Find something new. Their mind whispered,
something out of routine. Something grounding. Okay it's okay it's okay it's okay. Skav shudders, sucking in a shaking breath and sighing it out in a hot gust. Blue's eyes bore into their's, dark and stormy. 'It's okay, it's okay, it's okay', he said.
"She'll. Hurt. You." Skav wheezed back.
'Love your neighbor as yourself.' Mark 12:31. Skav faltered, shoulders drooping as the verse twisted in their mind. Killing is something they had tried to stray away from, because it was wrong to draw blood. Sure, they fought, they were aggressive and sharp and ready to defend, but they never wanted to kill. They breathed violence, but never enough to murder. And yet... They partook in the downfall of this man in front of them. Skav brought shaky hands up to rest on Blue's, lifeless and cold. They clung to his fingers as he cradled their face and breathed in another long, shaky sigh. There was warmth here, life. Blood and soul. Drugs and sex.
Blue Blue Blue Blue. Skav could see the torture now, Arya's flawless smile and dainty hands wrapped tight around Blue's throat.
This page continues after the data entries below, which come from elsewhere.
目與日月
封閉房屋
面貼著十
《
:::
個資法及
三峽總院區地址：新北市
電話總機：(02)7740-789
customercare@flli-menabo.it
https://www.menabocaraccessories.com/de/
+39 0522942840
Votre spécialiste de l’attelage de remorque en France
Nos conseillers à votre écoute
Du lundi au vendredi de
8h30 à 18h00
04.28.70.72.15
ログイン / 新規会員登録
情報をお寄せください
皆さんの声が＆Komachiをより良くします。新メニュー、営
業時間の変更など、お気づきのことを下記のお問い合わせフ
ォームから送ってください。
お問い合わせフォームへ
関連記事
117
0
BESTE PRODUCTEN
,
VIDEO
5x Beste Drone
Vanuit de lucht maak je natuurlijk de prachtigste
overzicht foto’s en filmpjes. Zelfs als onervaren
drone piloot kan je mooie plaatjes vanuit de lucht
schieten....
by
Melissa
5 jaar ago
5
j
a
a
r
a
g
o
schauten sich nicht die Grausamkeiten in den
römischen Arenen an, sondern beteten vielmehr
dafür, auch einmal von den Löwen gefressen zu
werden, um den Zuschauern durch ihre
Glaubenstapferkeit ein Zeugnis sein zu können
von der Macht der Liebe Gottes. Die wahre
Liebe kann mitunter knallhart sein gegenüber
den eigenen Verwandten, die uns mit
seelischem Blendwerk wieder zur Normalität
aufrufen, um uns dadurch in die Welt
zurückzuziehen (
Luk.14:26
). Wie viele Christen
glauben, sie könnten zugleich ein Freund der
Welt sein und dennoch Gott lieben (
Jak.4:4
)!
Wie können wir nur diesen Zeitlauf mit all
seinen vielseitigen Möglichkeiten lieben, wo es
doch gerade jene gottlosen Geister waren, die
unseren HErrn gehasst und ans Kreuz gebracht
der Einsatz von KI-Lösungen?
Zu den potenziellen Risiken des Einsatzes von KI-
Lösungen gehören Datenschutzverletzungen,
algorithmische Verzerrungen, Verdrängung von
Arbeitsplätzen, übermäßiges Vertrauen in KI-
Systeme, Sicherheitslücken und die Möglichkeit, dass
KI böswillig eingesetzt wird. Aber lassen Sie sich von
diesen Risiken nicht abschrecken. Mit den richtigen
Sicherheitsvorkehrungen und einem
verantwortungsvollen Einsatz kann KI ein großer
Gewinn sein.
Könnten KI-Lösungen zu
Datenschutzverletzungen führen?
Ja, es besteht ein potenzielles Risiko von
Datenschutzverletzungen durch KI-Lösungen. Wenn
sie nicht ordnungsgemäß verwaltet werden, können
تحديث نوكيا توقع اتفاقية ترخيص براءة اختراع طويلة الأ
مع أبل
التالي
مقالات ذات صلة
Needles upon needles of poison and antidote. A snake mask, lifeless and cold.
Skav shook like mad and squeezed their eyes shut, whispering,
"She'll find you, she'll find you. I'm sorry, Blue." They wanted, for once, to cry, to dispel all these awful emotions, but no tears came. They breathed in again, and then out.
They couldn't live if they couldn't breathe, and they couldn't find more reasons to live if they were dead. Skav tried to push down the dread in their chest, to clear their head, to just be, but it was hard. Fingers tightened around Blue's, clammy and shaky and clueless, and Skav tried again. In and out. They focused on the man's voice and breathed, in and out. They opened their eyes to stare ahead and breathed, in and out. They felt the invisible hands on their head, on their throat, on their body fade and breathed. In. And. Out.
"Blue." Skav rasped, and they sucked in one large gulp of air and held it. The panic passed and, suddenly, they were exhausted. Free, free, free, but exhausted. Who knew clinging to life could take so much out of someone. Their fingers slipped, curling into fists at their side, and in a hollow voice they commanded,
"Let go of me." Not waiting to be gently released, Skav pulled back out of their hands and rubbed at their sweat-shiny face, searching for words but finding only mouthfuls of blessed life. Their lungs ached with each swell, and they just wanted to lean back and sleep off the remaining tremors of fear.
"This... This is what she did to me." Skav leveled their gaze with Blue, feeling cold and empty,
"She broke me." Broken. Like an old toy, broken. Ripped apart, sewn back together, ripped apart again. Skav pushes back the rising bile as they remembered the night Arya compared them to a bunny, no, a hare. Quick to run, easily snapped. заяц. They pressed a finger to their temple, then put it to their pulse to feel an erratic heart beat, which they silently willed to slow down. It took them a moment to notice the blood currently crusting under their nails, and another to realize they had formed new scratches around the old scars on their right arm. They saw blood and winced, but curiously felt no pain, no sickness, nothing.
Feeling would return in the morning.
Skav scooted back until their back hit the couch, and then they slowly rose up onto it, laying face first on the lumpy cushions. Now devoid of energy, they waved a single hand to the bare bed on the other end of the room and turned their head to stare out at Blue.
"Sleep." They whispered,
"In the morning-- I'll be fine in the morning." They didn't say 'thank you' or 'I'm sorry, I'm sorry, I'm sorry', but they did think it. Over and over and over again. And then they thought of nothing. Sleep hit them like a truck, and suddenly, they were gone. Motionless. Dreamless. Asleep.